## Work to complete
Transcribe, exactly and in full, every record shown below, while omitting its images.

## Given data
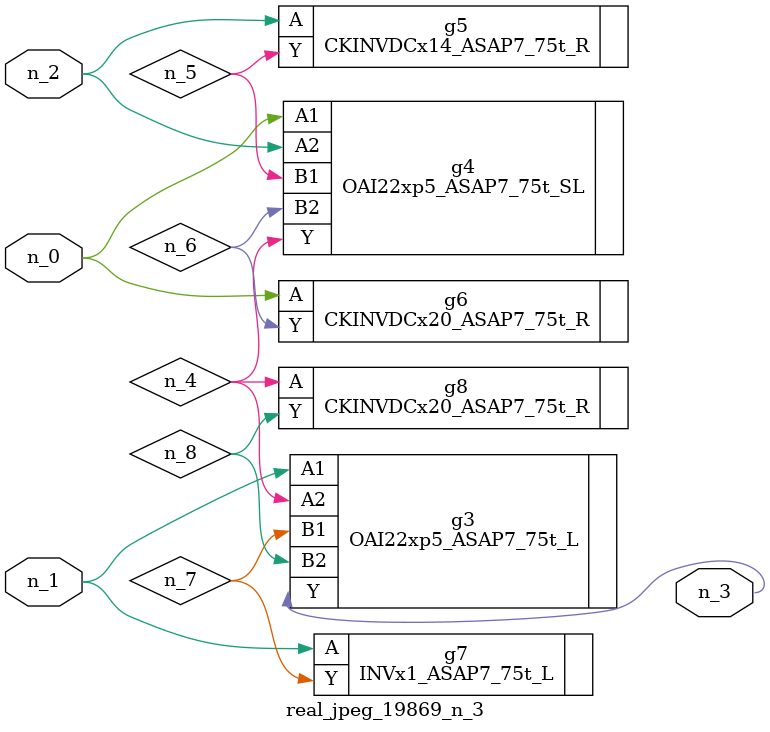
<source format=v>
module real_jpeg_19869_n_3 (n_1, n_0, n_2, n_3);

input n_1;
input n_0;
input n_2;

output n_3;

wire n_5;
wire n_4;
wire n_8;
wire n_6;
wire n_7;

OAI22xp5_ASAP7_75t_SL g4 ( 
.A1(n_0),
.A2(n_2),
.B1(n_5),
.B2(n_6),
.Y(n_4)
);

CKINVDCx20_ASAP7_75t_R g6 ( 
.A(n_0),
.Y(n_6)
);

OAI22xp5_ASAP7_75t_L g3 ( 
.A1(n_1),
.A2(n_4),
.B1(n_7),
.B2(n_8),
.Y(n_3)
);

INVx1_ASAP7_75t_L g7 ( 
.A(n_1),
.Y(n_7)
);

CKINVDCx14_ASAP7_75t_R g5 ( 
.A(n_2),
.Y(n_5)
);

CKINVDCx20_ASAP7_75t_R g8 ( 
.A(n_4),
.Y(n_8)
);


endmodule
</source>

## Expected output
<source format=v>
module real_jpeg_19869_n_3 (n_1, n_0, n_2, n_3);

input n_1;
input n_0;
input n_2;

output n_3;

wire n_5;
wire n_4;
wire n_8;
wire n_6;
wire n_7;

OAI22xp5_ASAP7_75t_SL g4 ( 
.A1(n_0),
.A2(n_2),
.B1(n_5),
.B2(n_6),
.Y(n_4)
);

CKINVDCx20_ASAP7_75t_R g6 ( 
.A(n_0),
.Y(n_6)
);

OAI22xp5_ASAP7_75t_L g3 ( 
.A1(n_1),
.A2(n_4),
.B1(n_7),
.B2(n_8),
.Y(n_3)
);

INVx1_ASAP7_75t_L g7 ( 
.A(n_1),
.Y(n_7)
);

CKINVDCx14_ASAP7_75t_R g5 ( 
.A(n_2),
.Y(n_5)
);

CKINVDCx20_ASAP7_75t_R g8 ( 
.A(n_4),
.Y(n_8)
);


endmodule
</source>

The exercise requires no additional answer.